Work item:
Look for "victim" in each line of the entries, and return the matching lines.

○ ○ ○ ○ ○

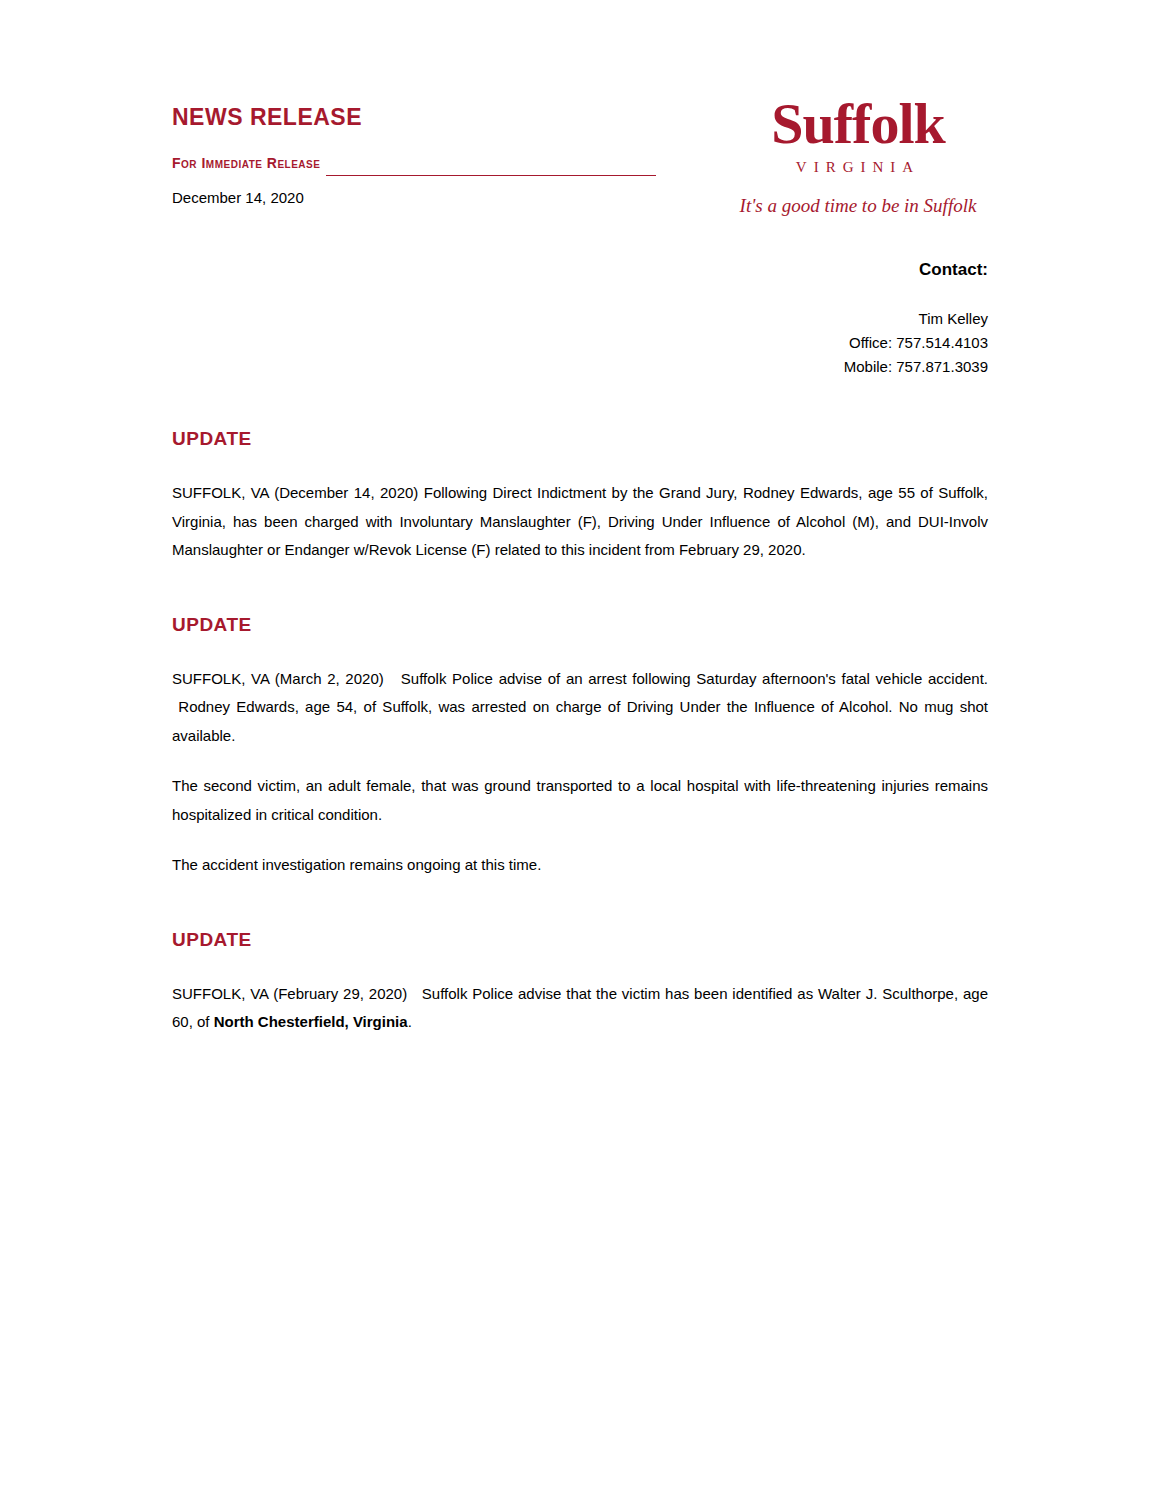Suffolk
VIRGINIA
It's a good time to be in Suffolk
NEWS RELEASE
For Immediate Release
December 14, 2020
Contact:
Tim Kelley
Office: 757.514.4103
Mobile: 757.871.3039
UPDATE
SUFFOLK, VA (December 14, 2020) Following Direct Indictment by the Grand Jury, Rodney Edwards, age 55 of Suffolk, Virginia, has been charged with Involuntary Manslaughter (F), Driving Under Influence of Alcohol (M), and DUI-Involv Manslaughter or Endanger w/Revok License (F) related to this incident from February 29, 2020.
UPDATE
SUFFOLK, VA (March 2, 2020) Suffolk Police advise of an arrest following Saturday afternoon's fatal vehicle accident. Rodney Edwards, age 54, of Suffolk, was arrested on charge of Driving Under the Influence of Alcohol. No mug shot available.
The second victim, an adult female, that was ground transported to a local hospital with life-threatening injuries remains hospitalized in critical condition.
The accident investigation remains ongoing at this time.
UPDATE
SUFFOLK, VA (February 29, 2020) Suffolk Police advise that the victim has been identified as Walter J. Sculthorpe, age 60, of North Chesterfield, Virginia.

○ ○ ○ ○ ○

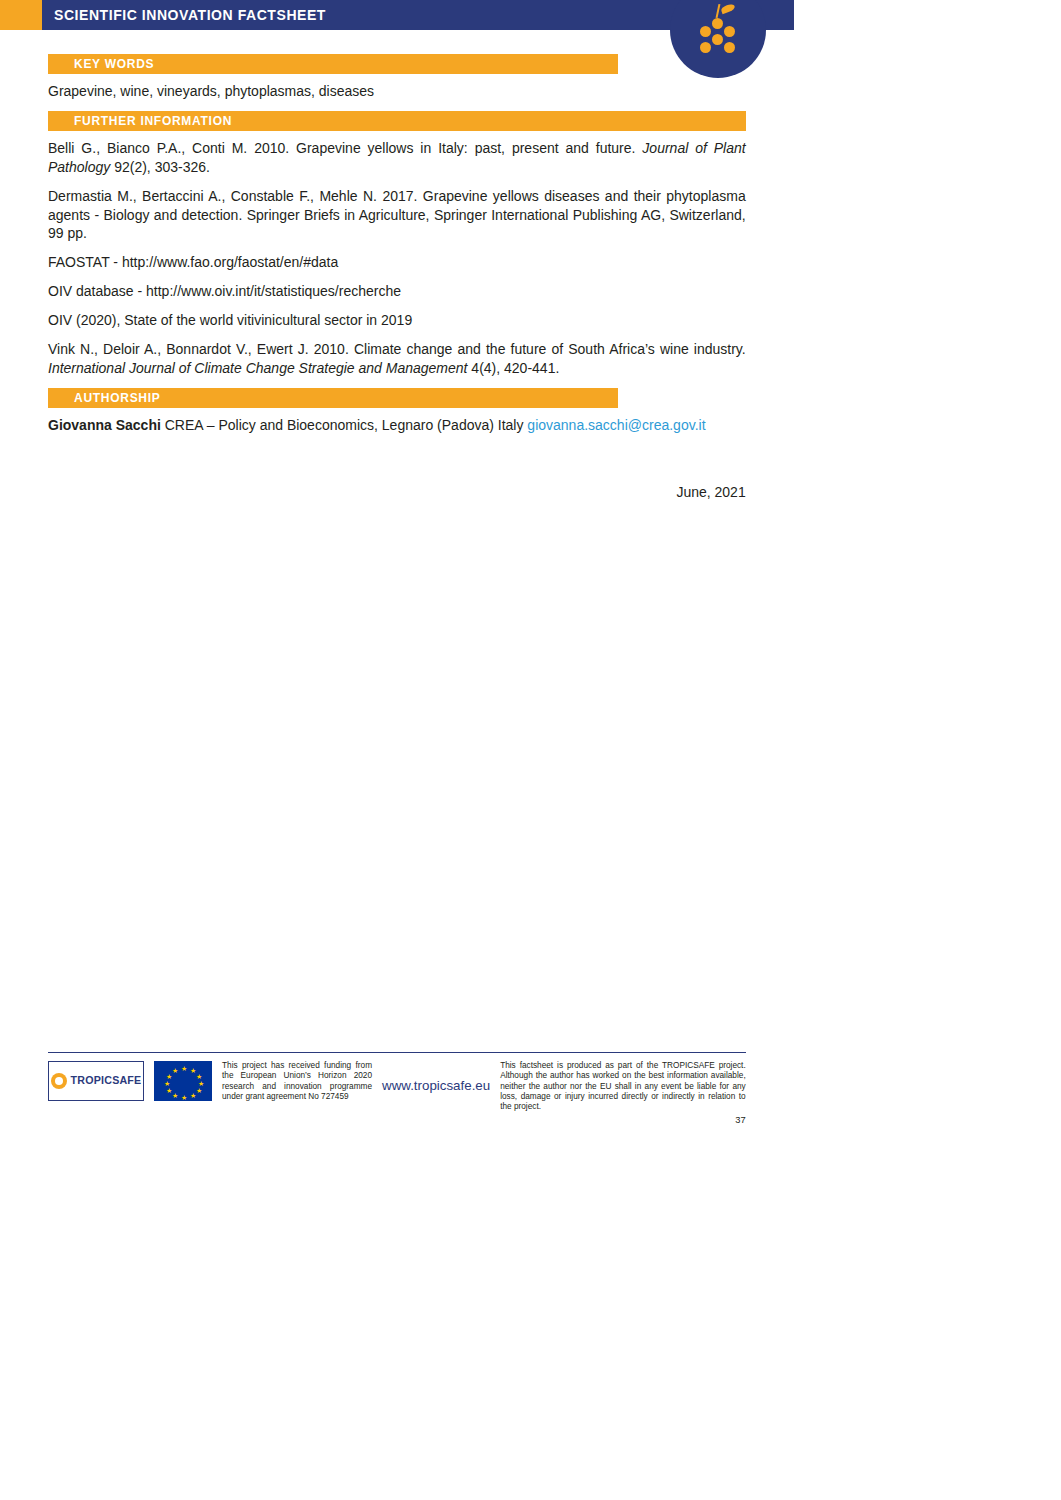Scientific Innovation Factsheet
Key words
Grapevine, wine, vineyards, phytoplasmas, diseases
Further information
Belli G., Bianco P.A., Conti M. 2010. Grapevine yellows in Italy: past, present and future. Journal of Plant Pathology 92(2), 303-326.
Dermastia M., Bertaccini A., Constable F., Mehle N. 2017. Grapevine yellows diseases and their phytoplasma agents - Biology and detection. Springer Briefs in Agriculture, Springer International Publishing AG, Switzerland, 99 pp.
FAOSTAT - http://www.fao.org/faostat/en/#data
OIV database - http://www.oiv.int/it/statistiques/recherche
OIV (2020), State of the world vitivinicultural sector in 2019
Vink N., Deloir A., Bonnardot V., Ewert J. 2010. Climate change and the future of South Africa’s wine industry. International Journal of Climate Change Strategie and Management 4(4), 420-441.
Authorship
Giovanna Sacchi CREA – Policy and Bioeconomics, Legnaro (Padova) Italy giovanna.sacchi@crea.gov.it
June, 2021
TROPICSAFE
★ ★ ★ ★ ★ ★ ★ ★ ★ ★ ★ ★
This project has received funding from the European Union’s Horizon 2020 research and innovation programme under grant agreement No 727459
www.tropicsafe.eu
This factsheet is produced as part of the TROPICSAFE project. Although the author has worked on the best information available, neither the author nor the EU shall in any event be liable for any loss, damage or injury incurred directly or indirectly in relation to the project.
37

○ ○ ○ ○ ○

Written answer:
The second victim, an adult female, that was ground transported to a local hospital with life-threatening injuries remains hospitalized in critical condition.
SUFFOLK, VA (February 29, 2020) Suffolk Police advise that the victim has been identified as Walter J. Sculthorpe, age 60, of North Chesterfield, Virginia.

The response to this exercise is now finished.